Stored items from a collection:
------------------------------

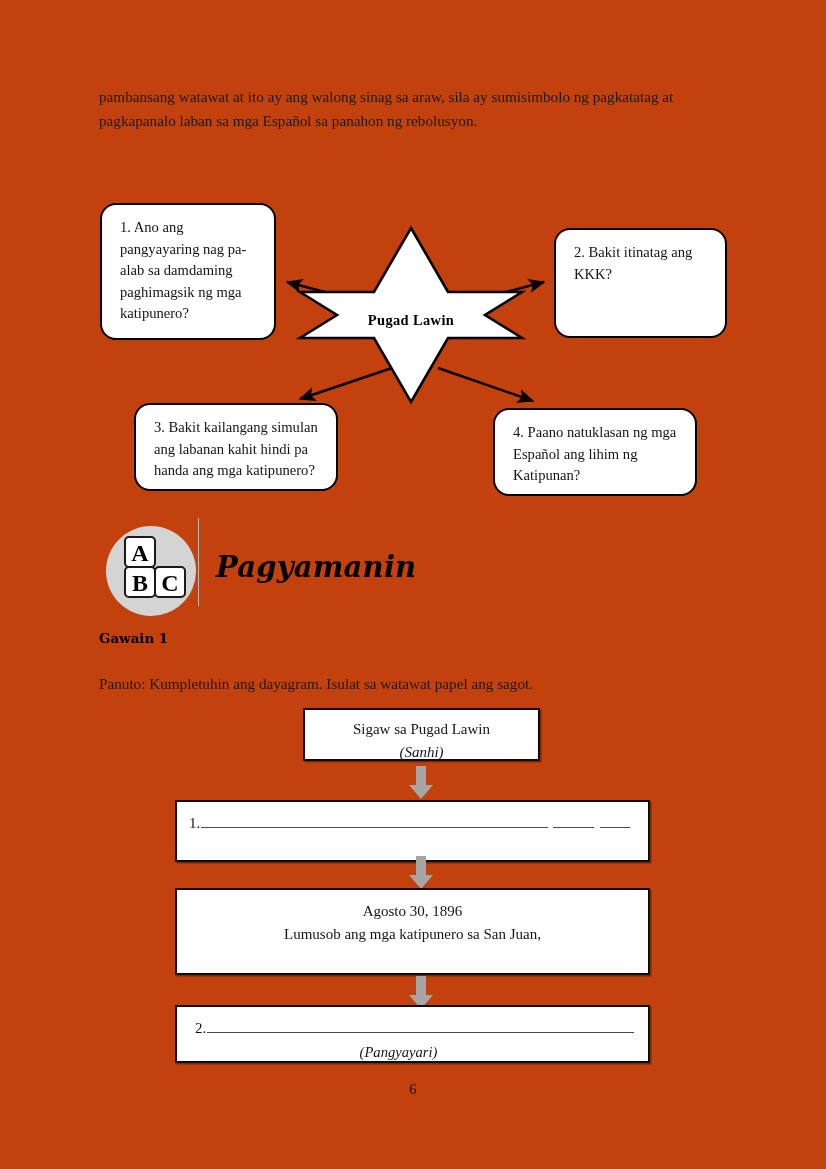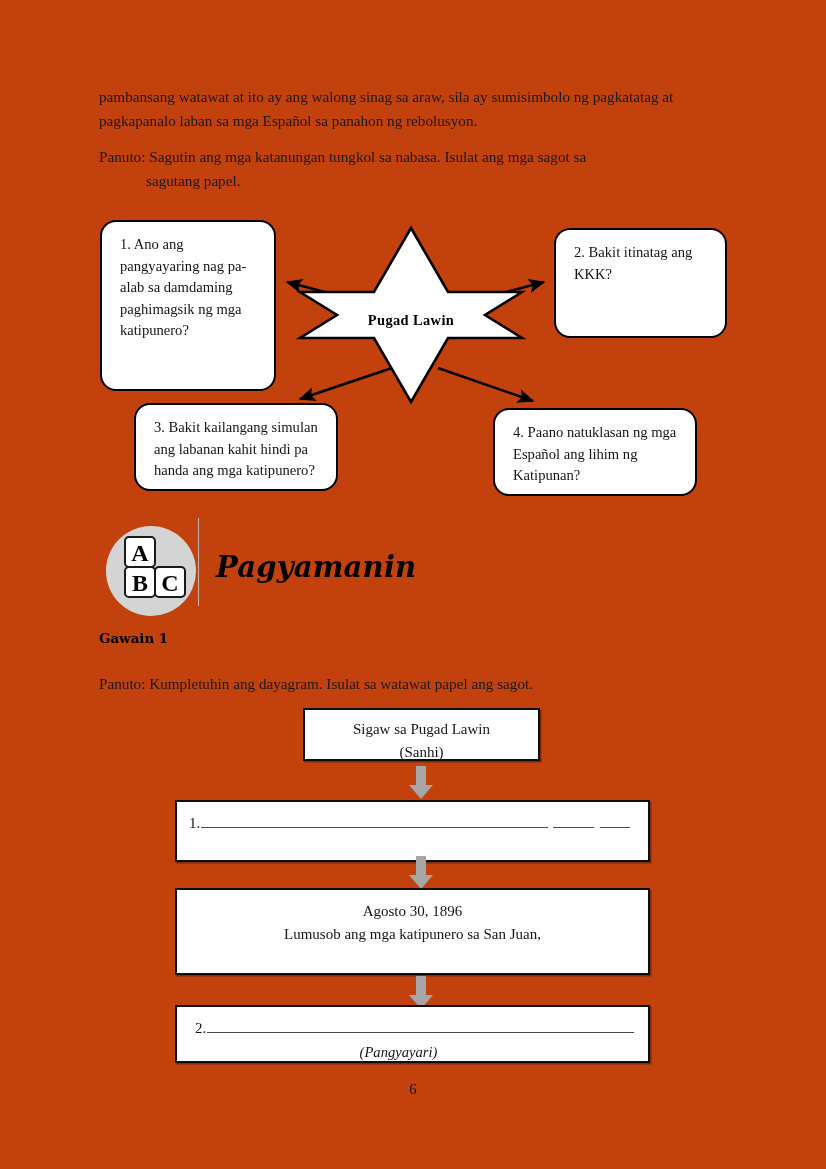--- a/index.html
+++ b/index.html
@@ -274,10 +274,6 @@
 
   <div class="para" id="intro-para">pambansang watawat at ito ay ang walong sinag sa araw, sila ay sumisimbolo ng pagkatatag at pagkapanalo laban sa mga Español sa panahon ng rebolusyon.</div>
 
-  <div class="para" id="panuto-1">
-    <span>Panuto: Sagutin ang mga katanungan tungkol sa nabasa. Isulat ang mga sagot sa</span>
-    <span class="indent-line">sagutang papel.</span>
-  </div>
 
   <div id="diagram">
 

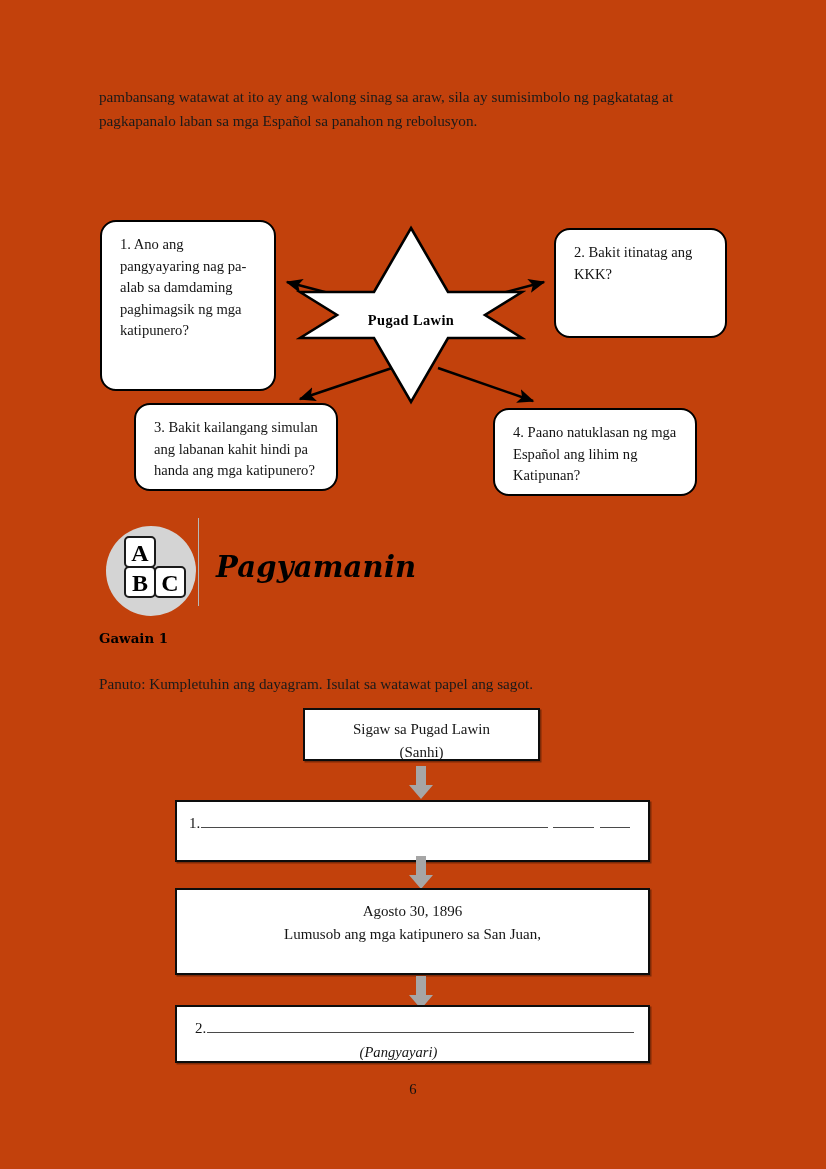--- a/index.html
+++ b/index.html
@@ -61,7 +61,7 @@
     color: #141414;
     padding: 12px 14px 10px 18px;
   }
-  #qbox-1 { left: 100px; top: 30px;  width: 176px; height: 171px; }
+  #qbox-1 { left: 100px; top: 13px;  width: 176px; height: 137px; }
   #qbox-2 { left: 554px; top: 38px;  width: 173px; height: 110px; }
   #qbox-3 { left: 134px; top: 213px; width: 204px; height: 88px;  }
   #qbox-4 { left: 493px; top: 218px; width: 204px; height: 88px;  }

------------------------------

Report each line in the data that holds the word "height".

* Written solution *
-  #qbox-1 { left: 100px; top: 30px;  width: 176px; height: 171px; }
+  #qbox-1 { left: 100px; top: 13px;  width: 176px; height: 137px; }
   #qbox-2 { left: 554px; top: 38px;  width: 173px; height: 110px; }
   #qbox-3 { left: 134px; top: 213px; width: 204px; height: 88px;  }
   #qbox-4 { left: 493px; top: 218px; width: 204px; height: 88px;  }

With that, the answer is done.